• _Texte à lire_:
━━━━━━━━
Inconséquences
dans la drôle de guerre d'Irak


Oui ! Drôle de guerre que celle d'Irak. Les Etats-Unis l'avaient déclarée finie par la défaite des Irakiens. Mais c'était unilatéral. Lesdits Irakiens, la continuent, à leur façon. Celle de tous les peuples faibles contre les peuples forts depuis cinquante ans : Vietnam, Algérie, Afghanistan… on en passe.

Mes cette façon de faire la guerre n'est pas dans les "règles" établies par les plus forts, qui se sont trouvés battus dans les trois cas ci-dessus cités. Les Etats qui possèdent les plus formidables armées du monde ont donc décidé que cette façon de se battre était du terrorisme et méritait qu'on la traite sans tenir compte des "droits de la guerre", jadis établies entre puissants.
━━━━━━━━
• _Matériel fourni_:
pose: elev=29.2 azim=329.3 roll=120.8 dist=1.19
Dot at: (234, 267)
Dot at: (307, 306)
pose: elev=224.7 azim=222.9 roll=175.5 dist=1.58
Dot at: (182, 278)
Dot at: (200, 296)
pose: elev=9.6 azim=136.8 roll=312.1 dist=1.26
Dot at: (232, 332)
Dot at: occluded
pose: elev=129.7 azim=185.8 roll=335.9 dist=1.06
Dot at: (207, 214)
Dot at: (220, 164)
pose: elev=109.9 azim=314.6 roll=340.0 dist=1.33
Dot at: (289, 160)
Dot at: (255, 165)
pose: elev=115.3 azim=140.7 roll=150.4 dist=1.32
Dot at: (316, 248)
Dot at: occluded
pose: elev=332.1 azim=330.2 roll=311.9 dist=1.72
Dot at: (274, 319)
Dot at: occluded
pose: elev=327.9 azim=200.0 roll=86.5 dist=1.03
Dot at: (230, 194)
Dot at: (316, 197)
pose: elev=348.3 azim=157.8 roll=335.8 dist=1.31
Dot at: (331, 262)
━━━━━━━━
• _Consigne_: Prolongez le texte sur la drôle de guerre d'Irak en reprenant juste après sa dernière phrase. Le matériel fourni ne sert à rien ici.

• _Réponse finale_:
Mais la guerre d'Irak n'est-elle pas un cas à part ?

Sa justification était ambiguë. Il ne suffisait pas, pour la faire, que Saddam Hussein soit un féroce et sanglant dictateur, car il y en a tant dans le monde qu'on se demandait : "Pourquoi celui-là et pas les autres?" Mais là, il fallait y aller, parce qu'il possédait des armes de destructions massives, que les Etats-Unis, la France & Cie lui avaient fournies naguère pour faire la guerre à l'Iran. Cependant, il avait accepté de les détruire, et les inspecteurs chargés de vérifier cette destruction avaient constaté qu'elles n'existaient plus.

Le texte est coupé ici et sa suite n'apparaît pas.